Moreover, we prove that both the set of all realistic words (words that model a possible gene structure) and the set of all nonrealistic words are closed under the rewriting operations in the intramolecular model. We investigate spatial graphs that consist of 4-valent rigid vertices, called assembly graphs. An assembly graph can be seen as a representation of DNA molecule during certain recombination processes, in which 4-valent vertices represent molecular alignment of the recombination sites. We introduce a notion of polygonal path in assembly graph as a model for a single gene. Polygonal paths are defined as paths that make "90° turn'' at each vertex of the assembly graph and define smoothing of the vertices visited by the paths. Such vertex smoothing models a homologous DNA recombination. We investigate the minimal number of polygonal paths that visit all vertices of a given graph exactly once, called assembly number.
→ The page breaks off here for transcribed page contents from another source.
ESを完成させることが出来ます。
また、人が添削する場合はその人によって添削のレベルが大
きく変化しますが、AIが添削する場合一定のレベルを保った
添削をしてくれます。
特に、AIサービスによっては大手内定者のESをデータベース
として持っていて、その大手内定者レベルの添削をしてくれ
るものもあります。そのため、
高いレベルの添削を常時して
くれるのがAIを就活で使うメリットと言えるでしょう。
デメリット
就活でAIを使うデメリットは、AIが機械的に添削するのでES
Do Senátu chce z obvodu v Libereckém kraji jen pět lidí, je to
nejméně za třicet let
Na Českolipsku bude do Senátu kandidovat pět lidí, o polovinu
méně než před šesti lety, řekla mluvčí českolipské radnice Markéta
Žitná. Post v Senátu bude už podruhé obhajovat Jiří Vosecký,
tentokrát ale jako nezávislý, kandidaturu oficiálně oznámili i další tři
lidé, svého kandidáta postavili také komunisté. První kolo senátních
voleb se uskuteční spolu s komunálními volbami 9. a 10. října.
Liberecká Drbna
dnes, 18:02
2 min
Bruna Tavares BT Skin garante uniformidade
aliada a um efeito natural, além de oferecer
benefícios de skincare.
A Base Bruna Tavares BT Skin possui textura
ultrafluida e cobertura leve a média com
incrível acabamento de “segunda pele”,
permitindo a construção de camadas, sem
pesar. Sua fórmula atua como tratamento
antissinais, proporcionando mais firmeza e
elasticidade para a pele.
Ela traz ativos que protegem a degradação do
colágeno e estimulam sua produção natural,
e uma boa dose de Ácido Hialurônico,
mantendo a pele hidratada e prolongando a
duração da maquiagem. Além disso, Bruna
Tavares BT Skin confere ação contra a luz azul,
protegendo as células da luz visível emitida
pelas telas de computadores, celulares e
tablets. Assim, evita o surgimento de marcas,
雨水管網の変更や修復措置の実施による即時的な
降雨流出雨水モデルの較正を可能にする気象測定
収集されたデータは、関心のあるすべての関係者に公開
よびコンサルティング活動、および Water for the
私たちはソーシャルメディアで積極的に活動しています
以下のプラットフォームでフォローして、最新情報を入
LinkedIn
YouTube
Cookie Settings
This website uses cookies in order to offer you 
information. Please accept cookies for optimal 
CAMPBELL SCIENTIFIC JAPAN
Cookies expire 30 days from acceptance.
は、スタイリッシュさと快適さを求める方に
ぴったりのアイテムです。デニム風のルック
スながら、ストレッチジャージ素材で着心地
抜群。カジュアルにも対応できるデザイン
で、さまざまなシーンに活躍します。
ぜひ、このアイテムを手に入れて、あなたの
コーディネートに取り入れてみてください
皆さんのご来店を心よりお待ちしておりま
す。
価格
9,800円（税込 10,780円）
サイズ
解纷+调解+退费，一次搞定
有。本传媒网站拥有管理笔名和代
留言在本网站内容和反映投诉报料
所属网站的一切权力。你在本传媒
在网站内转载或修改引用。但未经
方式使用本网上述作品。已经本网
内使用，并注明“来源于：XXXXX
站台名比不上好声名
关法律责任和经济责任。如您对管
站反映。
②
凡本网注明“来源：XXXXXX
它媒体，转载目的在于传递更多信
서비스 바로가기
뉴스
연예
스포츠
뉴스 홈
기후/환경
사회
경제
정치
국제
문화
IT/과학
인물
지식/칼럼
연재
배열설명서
We prove that for every positive integer n there is assembly graph with assembly number n. We also study the relationship between the number of vertices in assembly graph and its assembly number. One of the results is that every assembly graph with assembly number n has at least 3n-2 vertices. In addition, we show that there is an embedding in three dimensional space of each assembly graph with a given set of polygonal paths, such that smoothing of vertices with respect to the polygonal paths results in unlinked circles. We study the recombination strategies by subsets of vertices. Such a subset is called a successful set if smoothing of all vertices from the set with respect to a polygonal path results in a graph that contains the polygonal path in a single component. We characterize the successful sets in a given assembly graph by a notion of complementary polygonal path.

Furthermore, we define a smoothing strategy in assembly graph relative to a polygonal path as a sequence of successful sets which model a successive DNA recombinations for correct gene assembly. Recent experimental results suggest that there might be different pathways for unscrambling a gene. These results lead to a mathematical model for gene recombination that builds upon the intermolecular model. We introduce assembly words as a formalization of a set of linear and circular DNA molecules. Assembly words are partially ordered, so that any linearly ordered subset models a pathway for gene rearrangement. We suggest two different pathways for unscrambling of the actin I gene in O.Trifallax and we prove that they are the only theoretically possible pathways.